(WORK INSTRUCTIONS) Please copy every line of text in the material below without altering a single character, and leave out the bracketed picture markers.

(ENTRIES SUPPLIED)
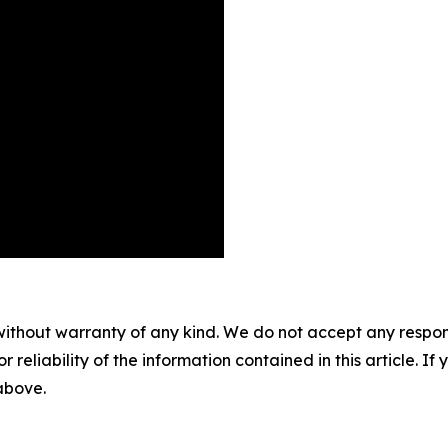
without warranty of any kind. We do not accept any responsib
r reliability of the information contained in this article. I
 above.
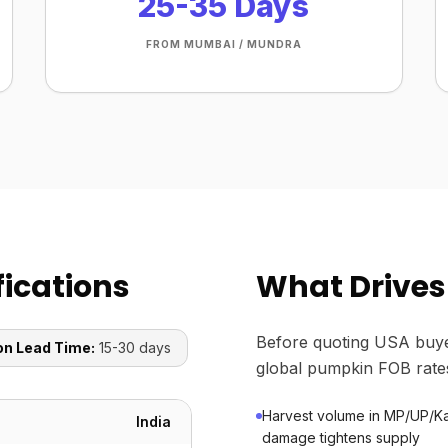
25-35 Days
FROM MUMBAI / MUNDRA
ications
What Drives
Before quoting USA buye
on Lead Time:
15-30 days
global pumpkin FOB rate
Harvest volume in MP/UP/Ka
India
damage tightens supply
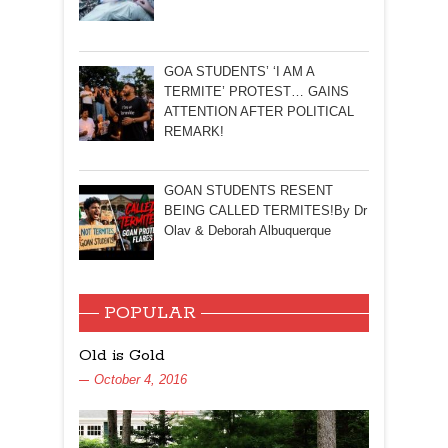
GOA STUDENTS’ ‘I AM A
TERMITE’ PROTEST… GAINS
ATTENTION AFTER POLITICAL
REMARK!
GOAN STUDENTS RESENT
BEING CALLED TERMITES!By Dr
Olav & Deborah Albuquerque
POPULAR
Old is Gold
October 4, 2016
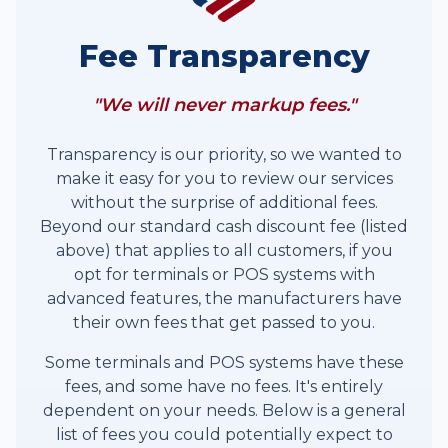
Fee Transparency
"We will never markup fees."
Transparency is our priority, so we wanted to
make it easy for you to review our services
without the surprise of additional fees.
Beyond our standard cash discount fee (listed
above) that applies to all customers, if you
opt for terminals or POS systems with
advanced features, the manufacturers have
their own fees that get passed to you.
Some terminals and POS systems have these
fees, and some have no fees. It's entirely
dependent on your needs. Below is a general
list of fees you could potentially expect to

(EXERCISE RESPONSE)
without warranty of any kind. We do not accept any responsib
r reliability of the information contained in this article. I
 above.
25-35 Days
FROM MUMBAI / MUNDRA
ications
What Drives
Before quoting USA buye
on Lead Time:
15-30 days
global pumpkin FOB rate
Harvest volume in MP/UP/Ka
India
damage tightens supply
GOA STUDENTS’ ‘I AM A
TERMITE’ PROTEST… GAINS
ATTENTION AFTER POLITICAL
REMARK!
GOAN STUDENTS RESENT
BEING CALLED TERMITES!By Dr
Olav & Deborah Albuquerque
POPULAR
Old is Gold
October 4, 2016
Fee Transparency
"We will never markup fees."
Transparency is our priority, so we wanted to
make it easy for you to review our services
without the surprise of additional fees.
Beyond our standard cash discount fee (listed
above) that applies to all customers, if you
opt for terminals or POS systems with
advanced features, the manufacturers have
their own fees that get passed to you.
Some terminals and POS systems have these
fees, and some have no fees. It's entirely
dependent on your needs. Below is a general
list of fees you could potentially expect to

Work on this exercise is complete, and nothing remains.